The Truth About 5G Speeds From Your Wireless Carrier
Who's honest and who's really a liar liar pants on fire in the race to the ultra-fast 5G wireless data speeds? The nation's wireless carriers have launched all kinds of marketing gimmicks and campaigns to tout their 5G as being the first, the fastest, the best coverage or cheapest cost, but who's really telling the truth? In this article we will break down what is 5G, how it works and what the speeds each wireless carrier will be providing you, all in non-technical layman's term.
5G is defined as a frequency spectrum of radio waves which is divided into three classes, millimeter wave, mid-band and low-band according to 3GPP, or 3rd Generation Partnership Project, the agency that sets and maintains wireless data speeds worldwide. Below is a description of each type, the speeds they are capable of achieving and which wireless carrier is using which type of 5G.
True 5G is broadcasted in the 24 GHz to 72 GHz range and has data speeds of 1-2 Gbit/s down, which is capable of downloading a high definition full length movie in about a minute. It uses millimeter wave technology which transmits superfast signals but those signal can only travel a short distance and can not get through walls, hills or other object very well. This is the most expensive version of 5G for the wireless carriers as it requires a completely new infrastructure to be built and requires far more cell sites than the current 4G which we use now, this means more cell towers and cell repeaters.
Next up is the mid-band 5G. This middle tier class broadcasts in the 2.4 GHz to 4.2 GHz range and has speeds of 100-400 Mbit/s down. You can download the same High Definition movie in about five to 15 minutes.
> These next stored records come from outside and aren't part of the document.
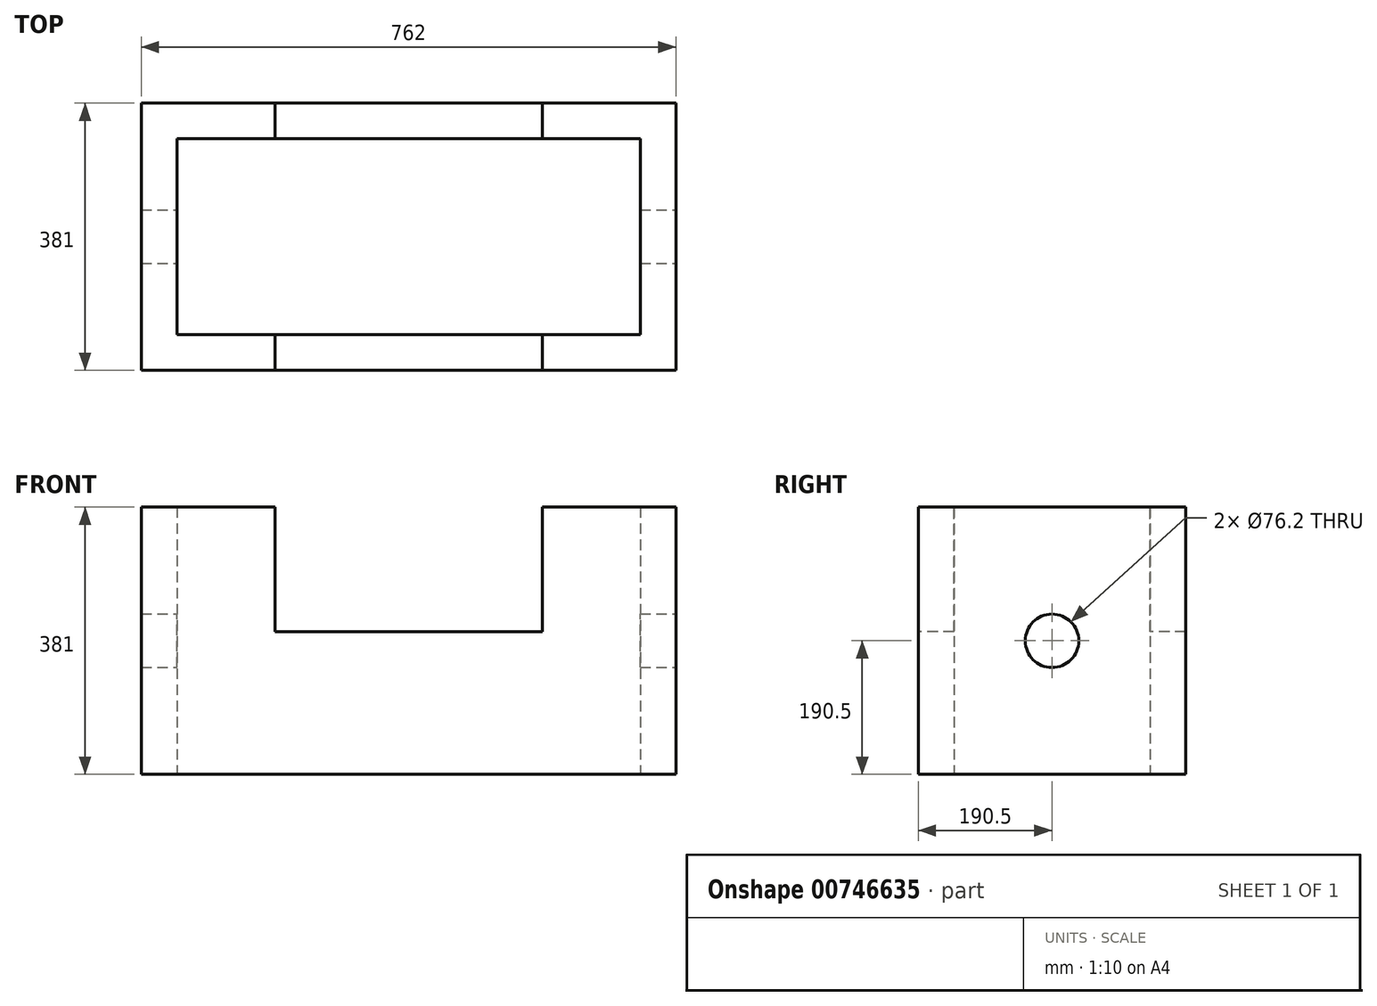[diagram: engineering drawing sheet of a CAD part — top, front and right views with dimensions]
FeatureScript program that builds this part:
annotation { "Feature Type Name" : "Feature", "Feature Type Description" : "" }
export const myFeature = defineFeature(function(context is Context, id is Id, definition is map)
    precondition{}
    {
        {
            var Q0;
            Q0=qCreatedBy(makeId("Top.planeOp"),FACE);
            var sketch = newSketch(context, id + "F0", { "sketchPlane" : qUnion([Q0])});
            skLineSegment(sketch, "E0.bottom", {"start": v(-381, 190.5) * mm, "end": v(381, 190.5) * mm});
            skLineSegment(sketch, "E0.top", {"start": v(-381, -190.5) * mm, "end": v(381, -190.5) * mm});
            skLineSegment(sketch, "E0.left", {"start": v(-381, 190.5) * mm, "end": v(-381, -190.5) * mm});
            skLineSegment(sketch, "E0.right", {"start": v(381, 190.5) * mm, "end": v(381, -190.5) * mm});
            skLineSegment(sketch, "E1.bottom", {"start": v(-330.2, 139.7) * mm, "end": v(330.2, 139.7) * mm});
            skLineSegment(sketch, "E1.top", {"start": v(-330.2, -139.7) * mm, "end": v(330.2, -139.7) * mm});
            skLineSegment(sketch, "E1.left", {"start": v(-330.2, 139.7) * mm, "end": v(-330.2, -139.7) * mm});
            skLineSegment(sketch, "E1.right", {"start": v(330.2, 139.7) * mm, "end": v(330.2, -139.7) * mm});
            skSolve(sketch);
        }
        {
            var Q0;
            Q0=makeQuery(id+"F0.imprint","IMPRINT",FACE,{"disambiguationData":[TD([[makeQuery(id+"F0.imprint","IMPRINT",EDGE,{"derivedFrom":sQuery(id+"F0.wireOp",EDGE,"E0.bottom")}),-1.0]])]});
            extrude(context, id + "F1", {"entities" : qUnion([Q0]), "depth" : 381 * mm, "offsetDistance" : 25.4 * mm});
        }
        {
            var Q0;
            Q0=makeQuery(id+"F1.opExtrude","SWEPT_FACE",FACE,{"disambiguationData":[OSD([sQuery(id+"F0.wireOp",EDGE,"E0.top")])]});
            var sketch = newSketch(context, id + "F2", { "sketchPlane" : qUnion([Q0])});
            skLineSegment(sketch, "E2.bottom", {"start": v(-190.5, 381) * mm, "end": v(190.5, 381) * mm});
            skLineSegment(sketch, "E2.top", {"start": v(-190.5, 203.2) * mm, "end": v(190.5, 203.2) * mm});
            skLineSegment(sketch, "E2.left", {"start": v(-190.5, 381) * mm, "end": v(-190.5, 203.2) * mm});
            skLineSegment(sketch, "E2.right", {"start": v(190.5, 381) * mm, "end": v(190.5, 203.2) * mm});
            skSolve(sketch);
        }
        {
            var Q0;
            Q0=makeQuery(id+"F2.imprint","IMPRINT",FACE,{"disambiguationData":[TD([[makeQuery(id+"F2.imprint","IMPRINT",EDGE,{"derivedFrom":sQuery(id+"F2.wireOp",EDGE,"E2.bottom")}),-1.0]])]});
            extrude(context, id + "F3", {"entities" : qUnion([Q0]), "operationType" : NewBodyOperationType.REMOVE, "oppositeDirection" : true, "depth" : 1270 * mm, "offsetDistance" : 25.4 * mm});
        }
        {
            var Q0;
            Q0=makeQuery(id+"F1.opExtrude","SWEPT_FACE",FACE,{"disambiguationData":[OSD([sQuery(id+"F0.wireOp",EDGE,"E0.right")])]});
            var sketch = newSketch(context, id + "F4", { "sketchPlane" : qUnion([Q0])});
            skCircle(sketch, "E3", {"center": v(0, 190.5) * mm, "radius": 38.1 * mm});
            skSolve(sketch);
        }
        {
            var Q0;
            Q0=makeQuery(id+"F4.imprint","IMPRINT",FACE,{"disambiguationData":[TD([[makeQuery(id+"F4.imprint","IMPRINT",EDGE,{"derivedFrom":sQuery(id+"F4.wireOp",EDGE,"E3")}),1.0]])]});
            extrude(context, id + "F5", {"entities" : qUnion([Q0]), "operationType" : NewBodyOperationType.REMOVE, "oppositeDirection" : true, "depth" : 1270 * mm, "offsetDistance" : 25.4 * mm});
        }
    });
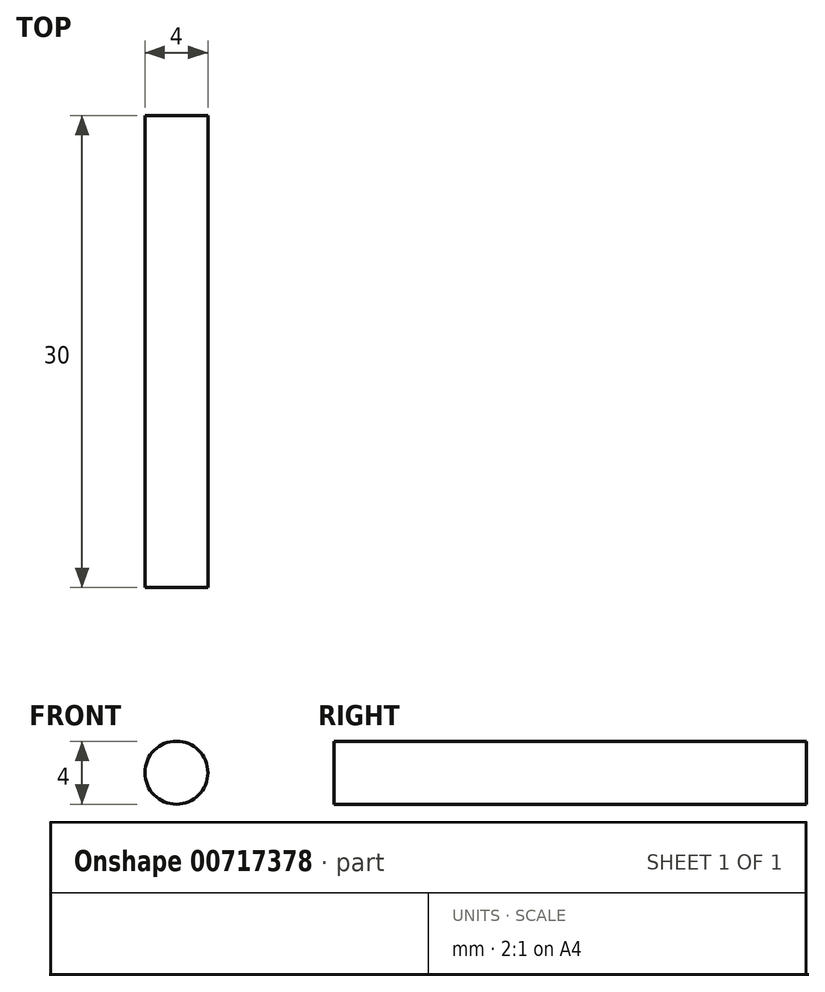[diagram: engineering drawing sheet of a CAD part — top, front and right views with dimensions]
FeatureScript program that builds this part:
annotation { "Feature Type Name" : "Feature", "Feature Type Description" : "" }
export const myFeature = defineFeature(function(context is Context, id is Id, definition is map)
    precondition{}
    {
        {
            var Q0;
            Q0=qCreatedBy(makeId("Front.planeOp"),FACE);
            var sketch = newSketch(context, id + "F0", { "sketchPlane" : qUnion([Q0])});
            skCircle(sketch, "E0", {"center": v(0, 0) * mm, "radius": 2 * mm});
            skSolve(sketch);
        }
        {
            var Q0;
            Q0=makeQuery(id+"F0.imprint","IMPRINT",FACE,{"disambiguationData":[TD([[makeQuery(id+"F0.imprint","IMPRINT",EDGE,{"derivedFrom":sQuery(id+"F0.wireOp",EDGE,"E0")}),1.0]])]});
            extrude(context, id + "F1", {"entities" : qUnion([Q0]), "depth" : 30 * mm, "offsetDistance" : 25 * mm});
        }
    });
The lower frequency range means the signal can travel further and get through many walls but can not get around hills or dense obstructions.
Lastly, there is low-band 5G. Low-band 5G is really just 4G LTE that has been slightly improved. Broadcasting in the 600 MHz range, it has speeds of 25 Mbit/s to 50 Mbit/s down, which is roughly the same speeds of the current 4G LTE speeds of AT&T and Verizon according to Root Metrics, an independent agency that tests and monitors wireless data speeds in the U.S. You can download that same high definition movie anywhere from 45 minutes to three hours, depending on network congestion and tower speeds available in your area.
Now, which carrier uses which version of 5G? We researched and compared information available from each carrier along with data from Root Metrics and 3GPP.
For the fastest 5G, the nation's two largest carriers, Verizon and AT&T respectively, are building out the ultra-fast millimeter wave 5G technology, and have already set up working locations in select areas of Los Angeles, New York and Boston.
And the mid-band range 5G? This will be Sprint's primary 5G network as the carrier is actively building new cell tower sites and upgrading some LTE towers that are capable of being upgraded. Additionally, both Verizon and AT&T are building out this 5G network speed for their less densely populated suburban areas and rural customers and for backup service to their millimeter wave 5G in urban areas, with their coverage maps looking like a layered cake for 5G data speeds.
As for the low-bad 5G, that will be exclusively T-Mobile's nationwide 5G network. In doing this route, T-Mobile could claim to be the nation's first nationwide 5G provider, though certainly not the fastest speed provider, but they seem to have left that detail off of their latest round of 5G commercials. Additionally, AT&T is using this low-band 5G network to claim they were the first to have 5G, again it's really just 4G LTE that has been slightly improved and they were cheeky enough to relabel many of their customers smartphones with the 5G logo despite it really only being 4G LTE.
Both Verizon and AT&T will be primarily the ultra-fast millimeter wave and mid-band levels of 5G to provide most of their coverage and using low-band in very rural areas for coverage of their entire network whereas Sprint will only be using the mid-band and T-Mobile will only be using low-band 5G, at least for now.
At the time of this article's publishing, only AT&T and Verizon are building millimeter wave type 5G in the United States, the truly fastest type of 5G according to 3GPP.
Sadly, we are starting to see both Verizon and AT&T tack on an extra monthly charge for customers who wish to use their shiny new 5G mid-band and millimeter wave networks in the form of 5G access fees. These extra fees are in addition to the customer needing to buy a new phone capable of 5G and paying their existing monthly phone and data plans. When 4G and LTE rolled out, no carrier charged extra for the newest and fastest data speeds, customer's only needed to buy a new 4G compatible phone. To be fair though, 4G did not require a wholesale building of a new infrastructure nationwide with new towers and new equipment like 5G mid-band and millimeter wave will require of the wireless carriers.
But what if you're using prepaid service? As far as we can find, no prepaid phone services such as Cricket, Boost, Metro PCS, AT&T Go, or any Verizon prepaid services will have access to 5G.